A New Fowl Flu Jumps to People. So Far, It is Not a Drawback

When an avian flu virus hit a large poultry farm in Russia earlier this year, it was a reminder that the coronavirus that caused the pandemic wasn’t the only dangerous virus out there.

Authorities quickly tested the birds and put them into high gear, killing 800,000 chickens, disposing of the carcasses and cleaning up the farm to stop the potential spread to other chicken farms. But they were also concerned about people.

They tested the birds and sequenced the virus, finding it to be the H5N8 strain of avian flu, which was very dangerous to both wild and domestic birds. It is established in Asia and has caused increasingly fatal outbreaks in birds in Europe. H5N8 viruses have infected some poultry flocks in the United States, but the viruses come from a different, albeit related, virus line that differs from the current H5N8 viruses in Asia and Europe. Influenza viruses often combine and mutate in unpredictable ways.

In the short period from December 25, 2020 to January 14 of this year, more than seven million birds were lost to H5N8 outbreaks in Europe and Asia. In Europe alone there have been 135 outbreaks in poultry and 35 in wild birds. To put the numbers into context, humans consume around 65 billion chickens each year, and one estimate is that the number of chickens around the world is 23 billion at the same time.

As harmful as H5N8 was to birds, it never infected humans. Until February. Russian health authorities also tested about 200 of the people involved in cleaning up the Astrakhan farm for antibodies with nasal swabs and subsequent blood tests. They reported that H5N8 jumped to humans for the first time. Seven of the workers appeared to be infected with the virus, although none of them got sick. However, only one of these seven cases was confirmed by genetic sequencing of the virus.

However, the potential danger of the new virus and its leap to humans raised alarm bells for Dr. Daniel R. Lucey, a doctor and pandemic specialist at Georgetown University.

For Dr. Lucey did not seem to regard human infection with H5N8 as “of concern” to anyone else. He added, “I think it’s worrying.”

Updated

April 21, 2021 at 9:56 a.m. ET

Other scientists said they weren’t that concerned.

Dr. Florian Krammer, a flu researcher at the Icahn School of Medicine on Mt. Sinai, said he was more concerned about other avian flu viruses like H5N1, which have already been shown to be dangerous to humans. Another bird flu virus, H7N9, first infected humans in 2013. Since then, more than 1,500 cases have been confirmed and more than 600 people have been killed. There have only been three confirmed cases as of 2017 and the virus doesn’t jump from person to person easily.

It is always possible for any virus to develop human-to-human transmission and become more dangerous. But H5N8 would have to jump both hurdles. Compared to other viral threats, Dr. Krammer: “I’m not worried.”

Dr. Richard J. Webby, flu specialist at St. Jude Graduate School of Biomedical Sciences and director of the WHO Collaborating Center for Studies on the Ecology of Influenza in Animals and Birds, said all H5 viruses are cause for concern, some of them have infected humans and killed.
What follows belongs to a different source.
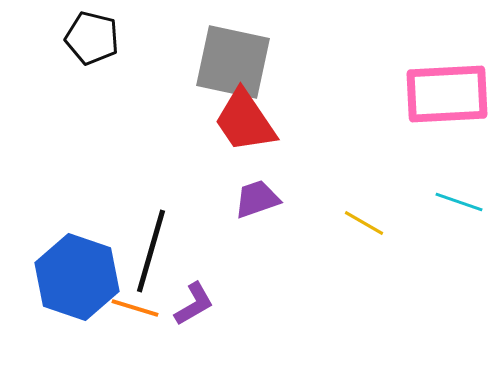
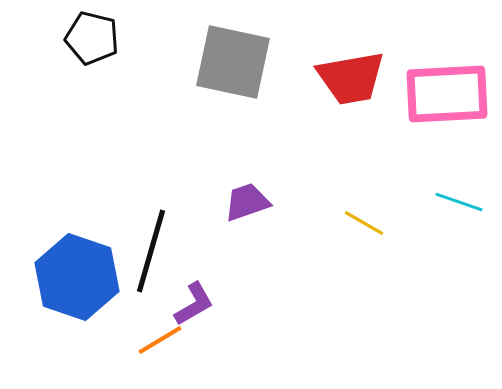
red trapezoid: moved 106 px right, 43 px up; rotated 66 degrees counterclockwise
purple trapezoid: moved 10 px left, 3 px down
orange line: moved 25 px right, 32 px down; rotated 48 degrees counterclockwise
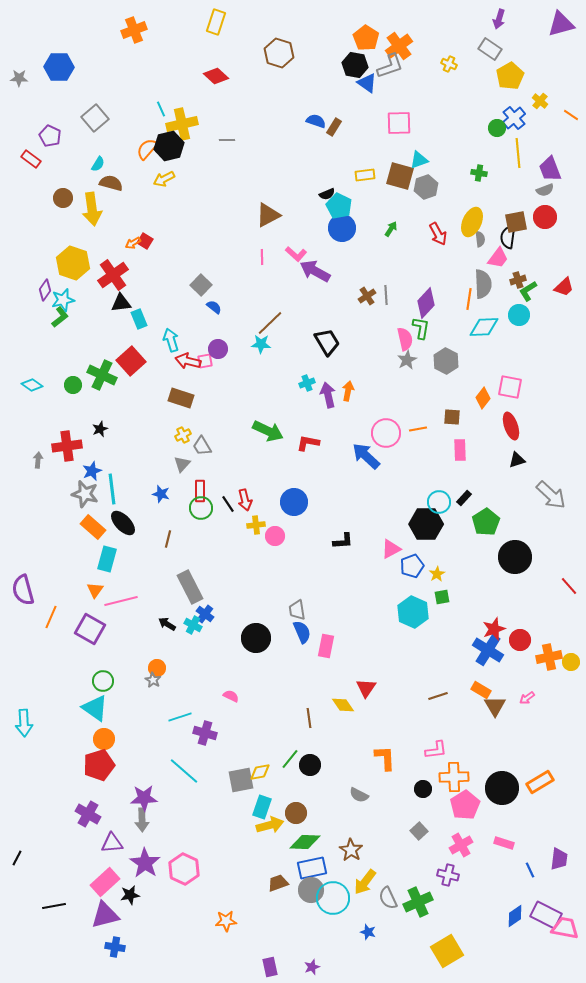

But he said, “They all have the same kind of binding capacity to human cells, which is limited,” he said. Influenza viruses use a slightly different method of attaching to cells in birds than they do to cells in humans. Being good at one usually means not being good at the other.

Dr. Webby also said seven infections would certainly be of concern, but only one infection has been confirmed. The other six tests included nasal swabs and blood antibody tests. In people with no symptoms, he said, nasal swabs can simply indicate that they have inhaled virus. That wouldn’t mean it infected her.

Blood antibody tests could also be prone to error and may not be able to differentiate exposure to one flu virus from another.

He also saw no scientific basis that H5N8 was more likely than any other avian flu to develop human-to-human transmission. But any virus could develop this ability.

Dr. Lucey said he was encouraged to see that the U.S. Centers for Disease Control and Prevention had prepared a vaccine candidate for H5N8 before it infected people. Vaccine candidates are just a first step in planning potential problems and have not yet been tested. They exist for many viruses.

“Humans should be routinely tested for the virus in birds at the time of the outbreak,” said Dr. Lucey. He endorses the protocol used in Astrachahn, arguing that whenever there is a bird outbreak, health authorities should test people exposed to sick birds with nasopharyngeal swabs and an antibody test, followed by other antibody tests a few weeks later.

An upcoming editorial in Travel Medicine and Infectious Disease magazine also takes up the incident in Astrakahn and calls for increased surveillance of all H5 viruses.